I want to find out if certain genes cluster together. Now, i already have a list of genes, and also their start and stop locations, and i already know how to calculate the distance between these genes. the problem is that i don't know how to take into account the switch in chromosomes.
You can't measure the distance between a gene on chromosome 1, and a gene on chromosome 2.
I thought of calculating the distance like this: start location of gene 2 - stop location of gene 1. Then, you have the distance between these genes.
But how do i account for this: when you reach the next chromosome, the R code grabs the start location of a gene on chromosome 2, but the stop location of a gene on chromosome 1, and this is not possible (for my research, at least).
So i am wondering how to account for that in R. I just need to somehow skip the genes if they are on different chromosomes.
I hope you guys can help me.
about the code below: the three vectors are just the vectors of start en stop locations, and the chromosomes. they are all of equal length. chromosomes is a vector containing the chromosome number for every gene
start_vector <- as.vector(sorted_coords$start_position)

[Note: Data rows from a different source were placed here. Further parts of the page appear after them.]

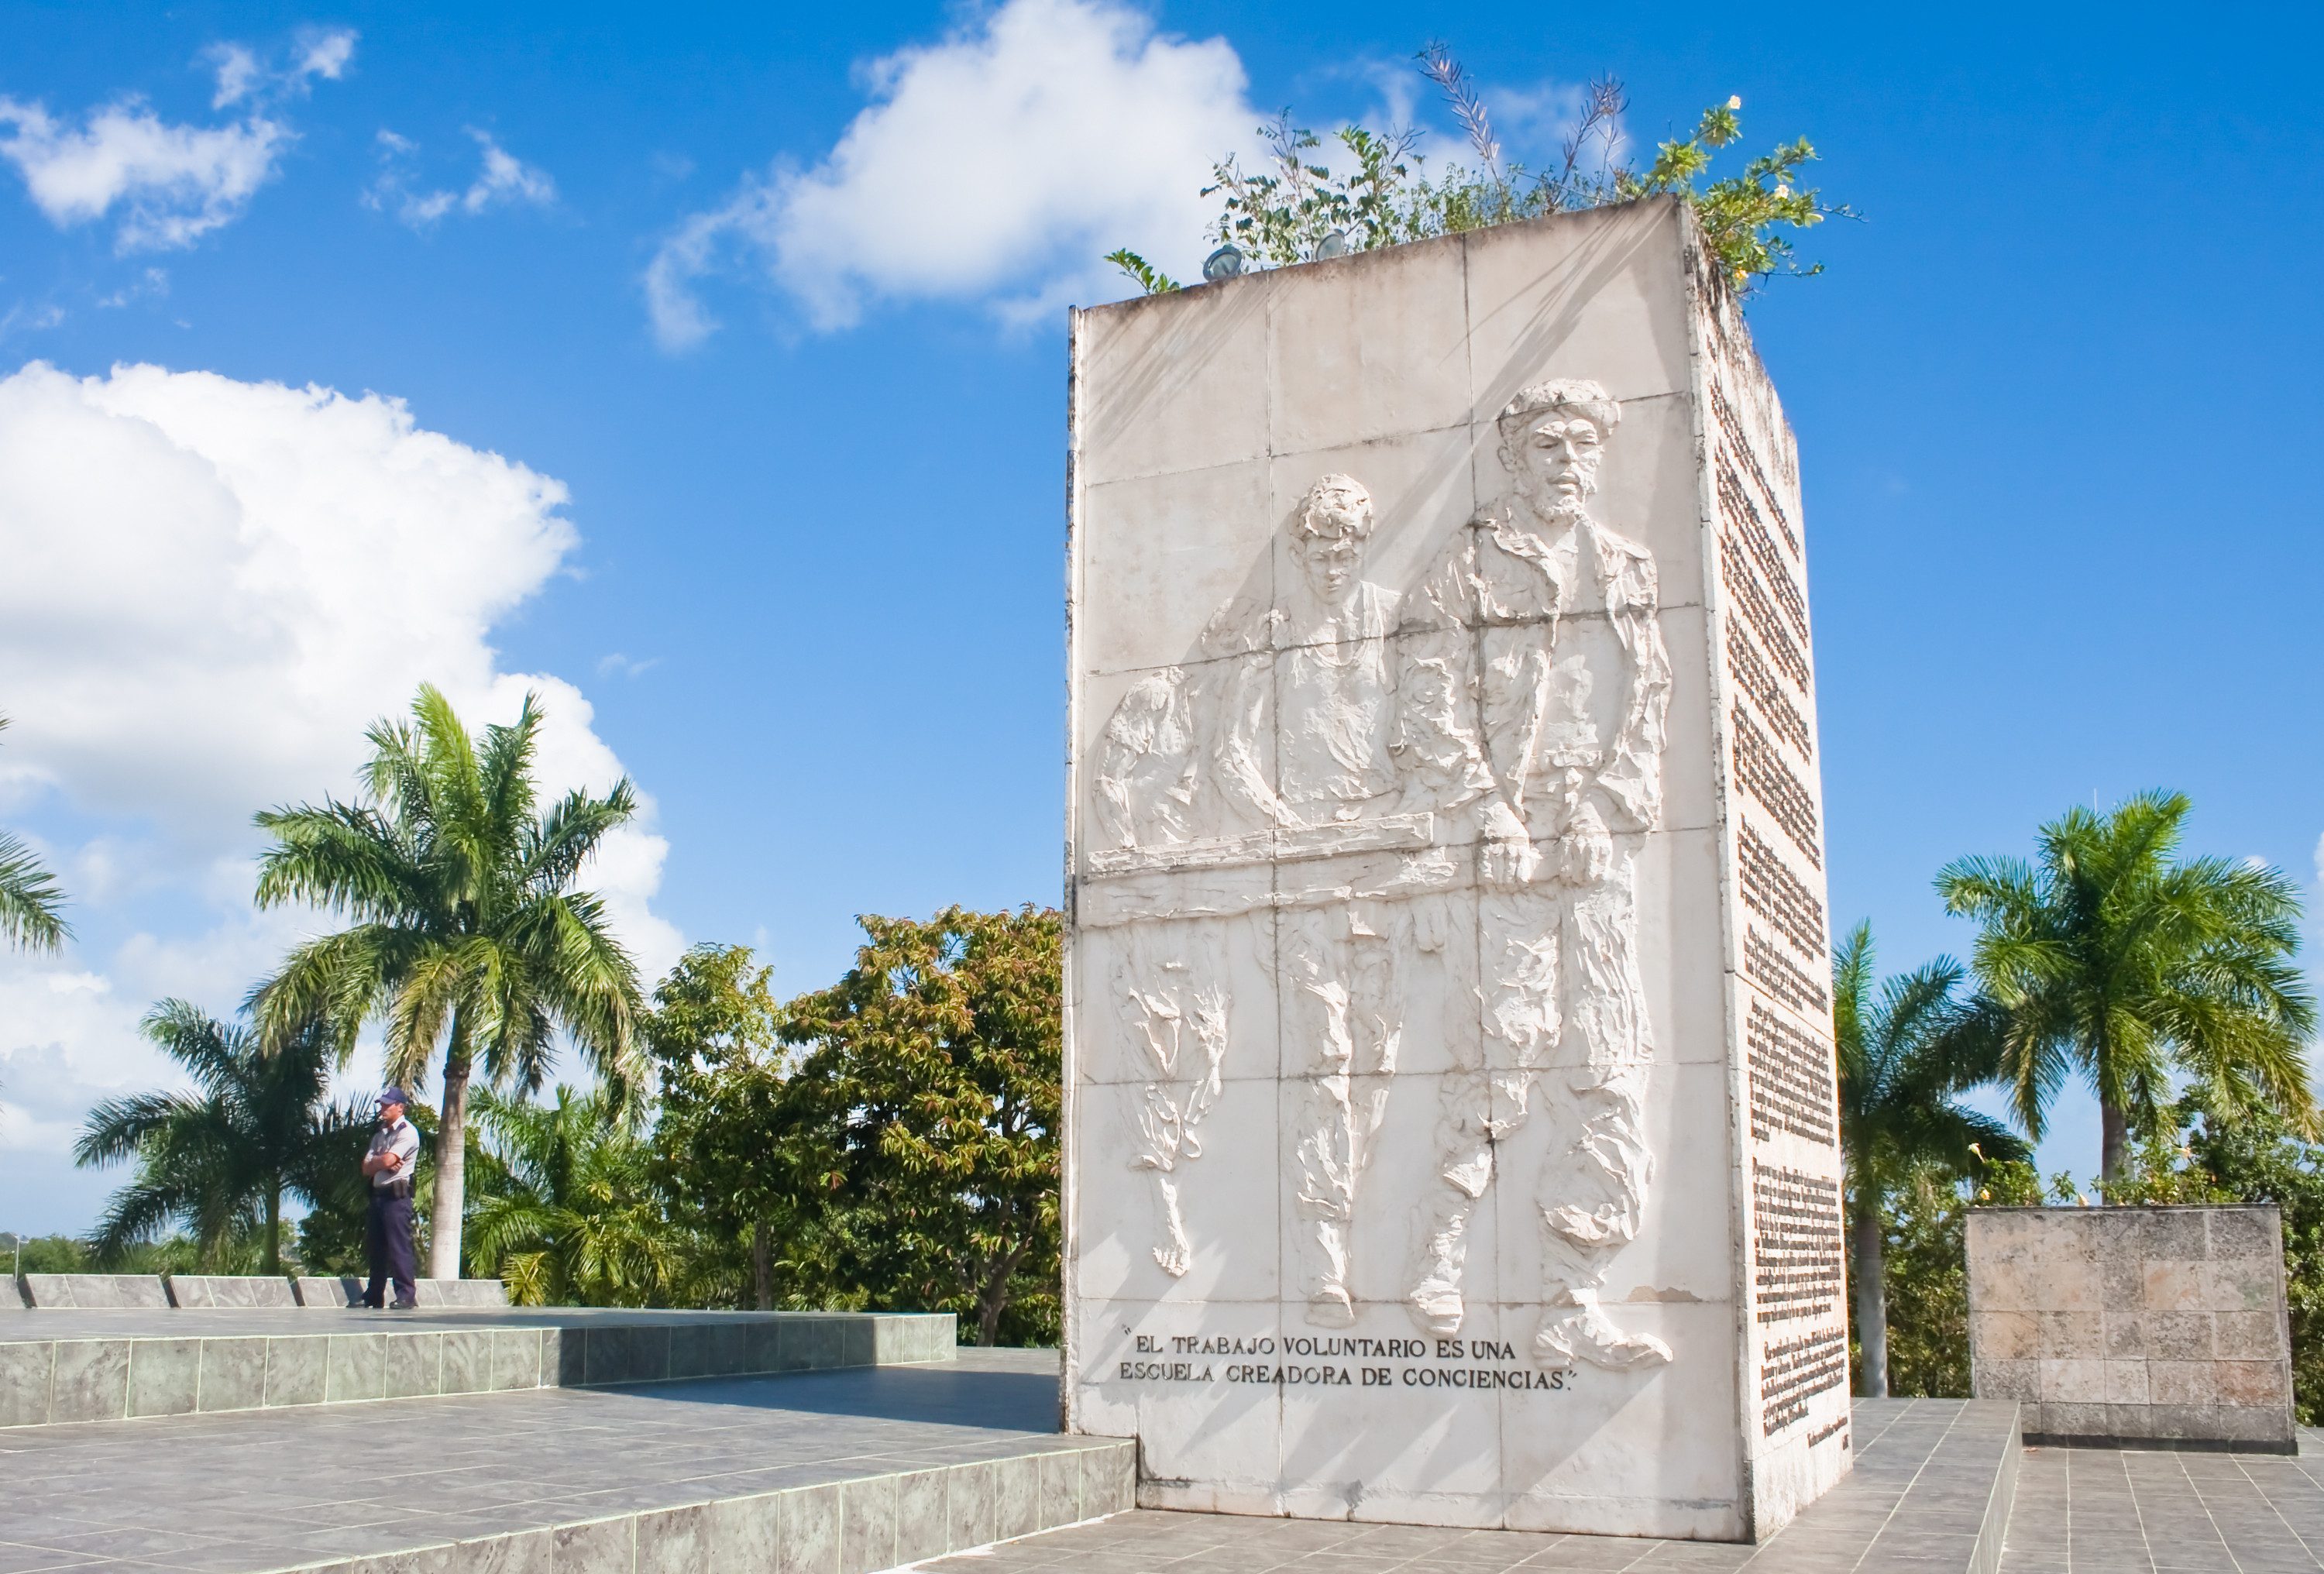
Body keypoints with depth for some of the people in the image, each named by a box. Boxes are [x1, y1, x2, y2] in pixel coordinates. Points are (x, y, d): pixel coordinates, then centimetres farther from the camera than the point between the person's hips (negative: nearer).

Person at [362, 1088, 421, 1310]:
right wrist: (384, 1164, -9)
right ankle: (373, 1296, 19)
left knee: (399, 1246, -10)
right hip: (378, 1195, 8)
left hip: (396, 1195, -8)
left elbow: (387, 1160, -18)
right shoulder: (379, 1135, 19)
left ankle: (407, 1296, -10)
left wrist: (374, 1162, 3)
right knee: (376, 1247, 12)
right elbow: (366, 1168, 11)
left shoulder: (407, 1132, -6)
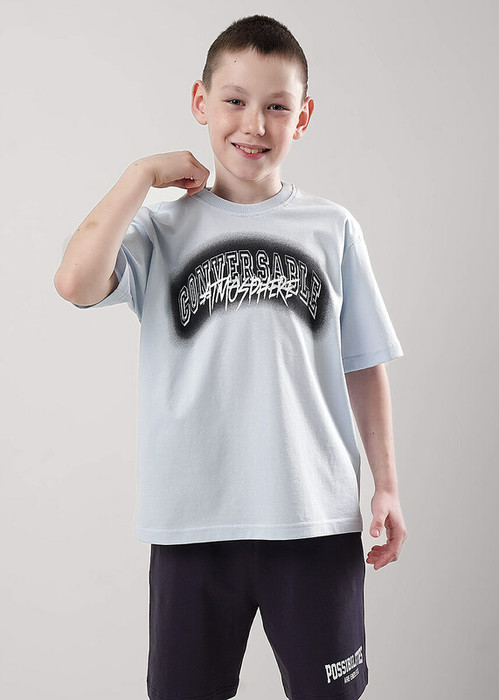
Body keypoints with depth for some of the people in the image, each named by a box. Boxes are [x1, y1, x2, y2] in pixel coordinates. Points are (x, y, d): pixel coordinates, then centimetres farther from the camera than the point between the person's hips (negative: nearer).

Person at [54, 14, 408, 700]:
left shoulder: (333, 228, 5)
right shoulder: (163, 226, 3)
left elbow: (363, 366, 8)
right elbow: (77, 281, -17)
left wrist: (386, 484, 5)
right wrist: (144, 172, -7)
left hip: (316, 517, 1)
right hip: (193, 519, 0)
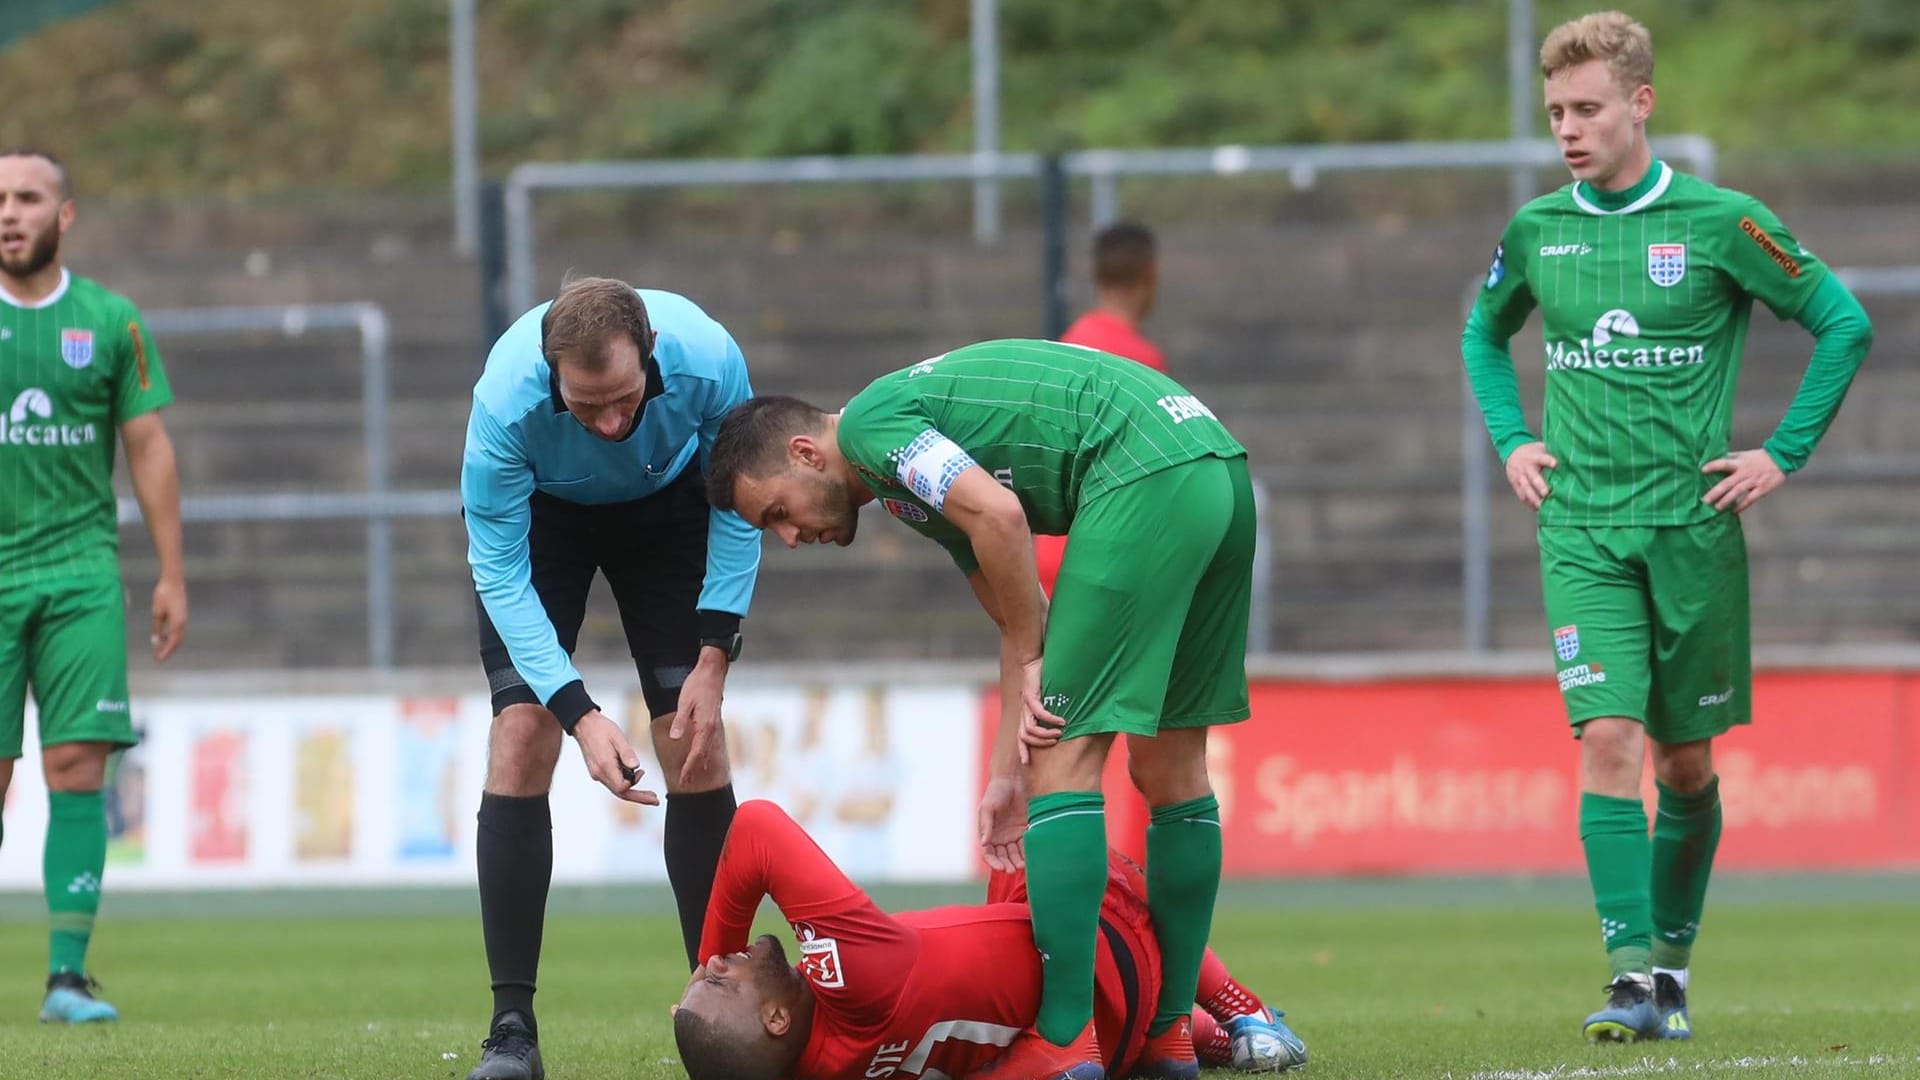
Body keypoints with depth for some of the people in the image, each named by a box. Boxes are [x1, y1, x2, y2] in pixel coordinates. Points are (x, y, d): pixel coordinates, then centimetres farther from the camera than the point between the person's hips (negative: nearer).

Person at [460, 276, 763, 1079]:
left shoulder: (708, 360, -36)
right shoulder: (505, 402, -40)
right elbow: (500, 574, -30)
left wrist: (713, 659, -21)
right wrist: (580, 715, -39)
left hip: (668, 503, 1)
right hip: (543, 515, -1)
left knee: (695, 744, -7)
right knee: (522, 734, -15)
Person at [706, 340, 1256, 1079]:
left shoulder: (869, 423, -1)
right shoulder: (913, 478, 27)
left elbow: (999, 516, -16)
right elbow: (1020, 623, 26)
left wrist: (1029, 663, -4)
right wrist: (1008, 775, 21)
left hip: (1146, 475, -10)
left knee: (1065, 759, -7)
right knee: (1170, 767, 16)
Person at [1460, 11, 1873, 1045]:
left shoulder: (1719, 223, -6)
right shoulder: (1536, 231, 4)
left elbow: (1843, 324, 1)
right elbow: (1484, 335, 25)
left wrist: (1783, 453, -2)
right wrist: (1512, 440, 11)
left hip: (1693, 524, -1)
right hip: (1582, 530, 1)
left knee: (1686, 760, 6)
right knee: (1606, 738, -14)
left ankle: (1672, 958, 22)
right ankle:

end_vector <- as.vector(sorted_coords$end_position)
chromosomes <- as.vector(sorted_coords$chromosome_name)
chromosomes[is.na(chromosomes)] <- 24
count = 0
for(i in 1:length(chromosomes)){
if(count != chromosomes[i]){
start <- i - 1
end <- i + 1
start_vector <- start_vector[-start]
end_vector <- end_vector[-end]
count <- count + 1
}
}
I expect a vector of distances of all the genes, excluding the distances of genes which lie on different chromosomes.